After a few minutes of brisk instruction, in which Geoffrey endeavored to give the machine his complete attention, the reel for 1950 was loaded, and he was ready to begin. Sitting in front of the microfilm reader and peering at the dark screen, he attempted to read the fine print of a newspaper page g
reatly reduced in size. This would take some getting used to, but at least he wasn’t going to get his hands dirty with old newsprint. He scanned the headlines of the first newspaper, found nothing of interest, and turned the knob to view the next page. Read, scroll, read, scroll. The exercise was tedious and time-consuming, but not difficult.
Occasionally, as the librarian had predicted, he would become sidetracked by an interesting bit of half-a-century-old news. When Geoffrey read the article about Britain’s young toddler Prince Charles and his new baby sister, Anne, he had the smug feeling of superiority over the original readers of the 1950 story: after all, he knew how it would all turn out. He did not allow his attention to wander too much, however, because his time was limited, and he was by no means sure that he was in the correct year to begin with. It might be necessary to scroll through many more reels of microfilm before he found anything useful.

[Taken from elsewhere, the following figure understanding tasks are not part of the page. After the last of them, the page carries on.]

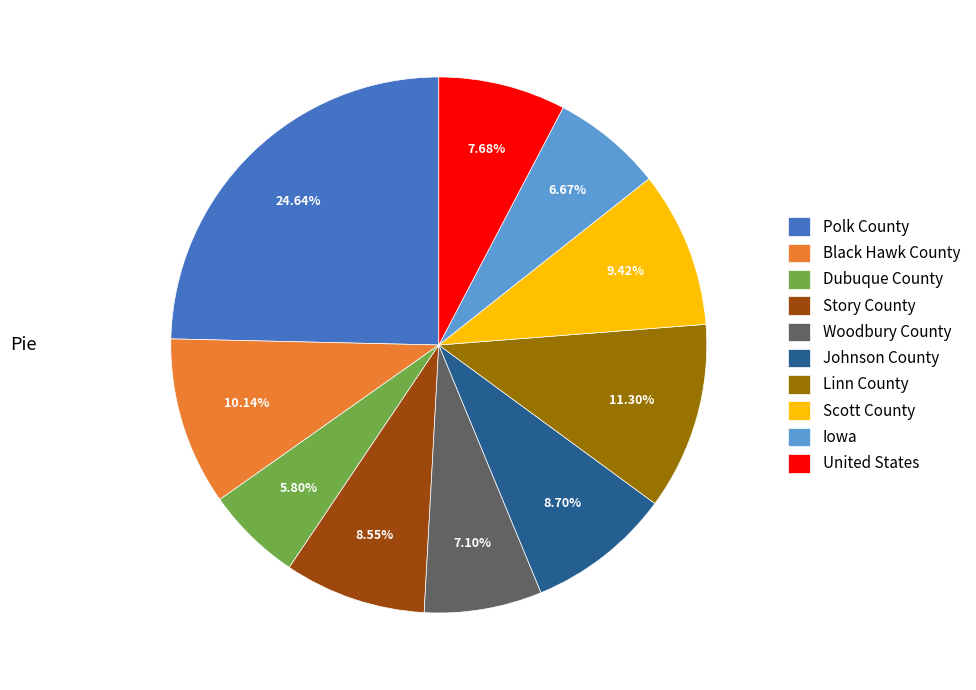

Between Iowa and Black Hawk County, which is larger?

Black Hawk County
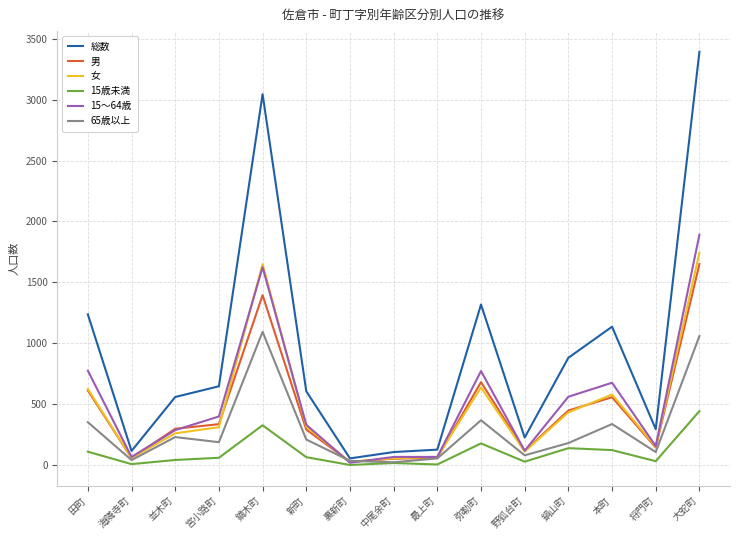

True or false: 男 has more than 0 points higher than both neighbors.

True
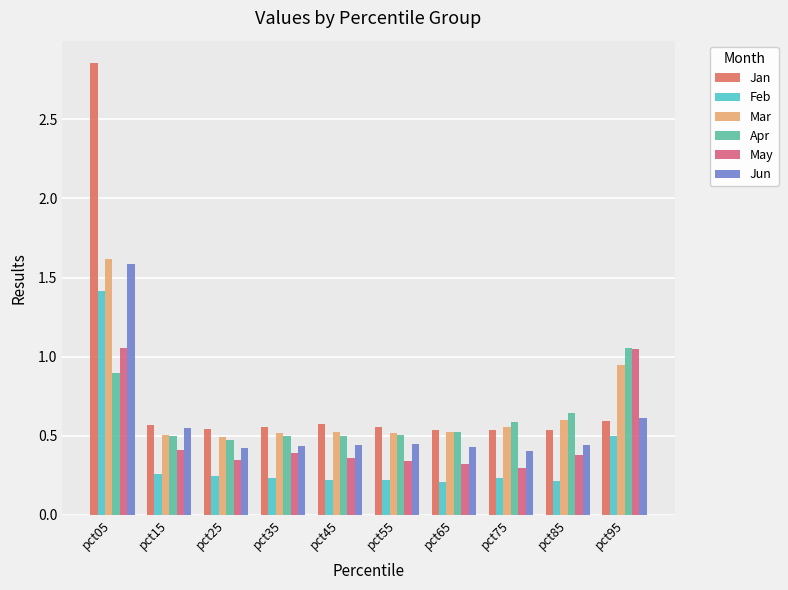

What is the total value across all series at pct95?

4.8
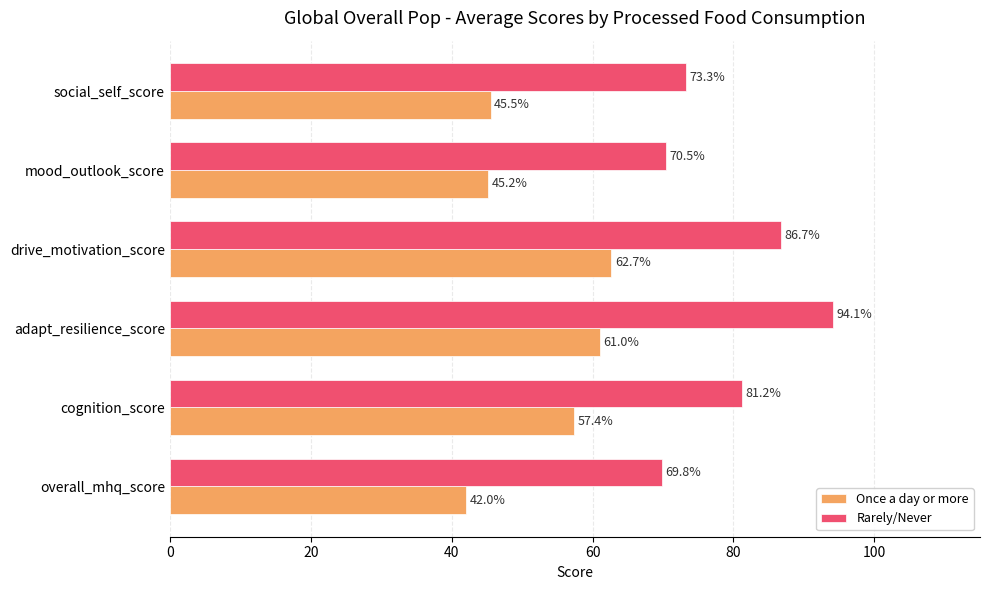

What is the approximate value of Once a day or more at overall_mhq_score?

42.0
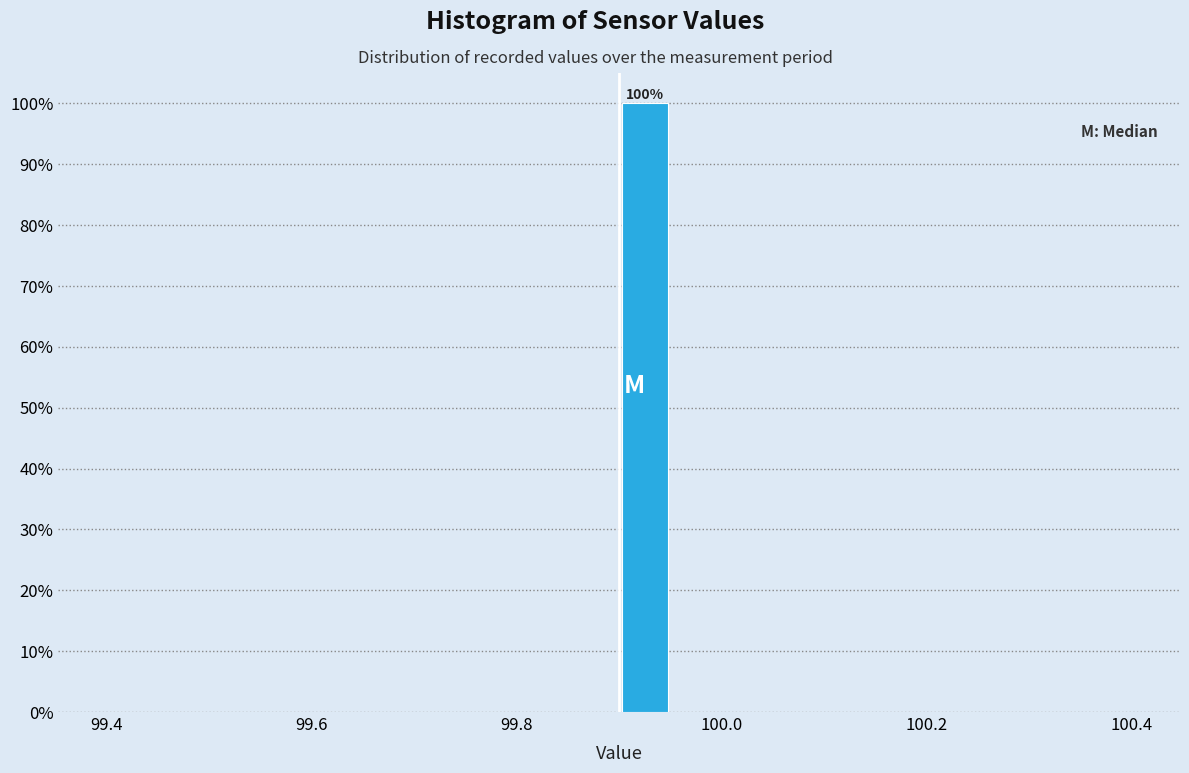

Read against the x-axis, roughly where is the centre of the tallest bar?

99.92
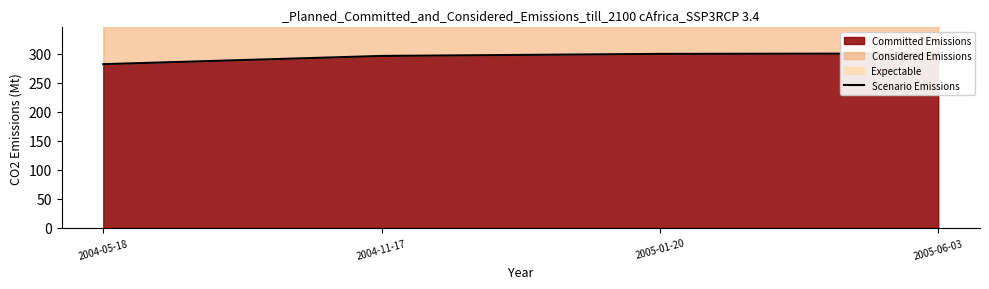

The chart shows a value of 299.3 at 2005-01-20. True or false?

True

An hour later, Geoffrey had skimmed through two years’ worth of news, and all he had to show for his efforts was a certain proficiency in loading microfilm machines. This new skill had proved useful when a well-dressed elderly woman came in and, perhaps mistaking him for a library employee, asked him to help her load a reel of census records into one of the other machines. She knew how to thread the microfilm, she explained with an apologetic smile, but her arthritis prevented her from doing so. Geoffrey managed to set up the film for her on the second try, but aside from doing good deeds and gaining technological competence, he had not made any progress in his own investigation—or rather, in his cousin Elizabeth’s investigation, blast her.
“This could take forever,” he said aloud, after a particularly dull succession of newspapers. He could feel the beginnings of a headache coming on, probably the result of having years of Danville trivia seeping into his brain.
When he spoke, the silver-haired woman looked up from the next machine with a smile of commiseration. “It is tedious at times, isn’t it?” she said. “It makes my eyes water. You ought to get up and stretch every now and then, too. Otherwise your back will be quite stiff by tomorrow morning.”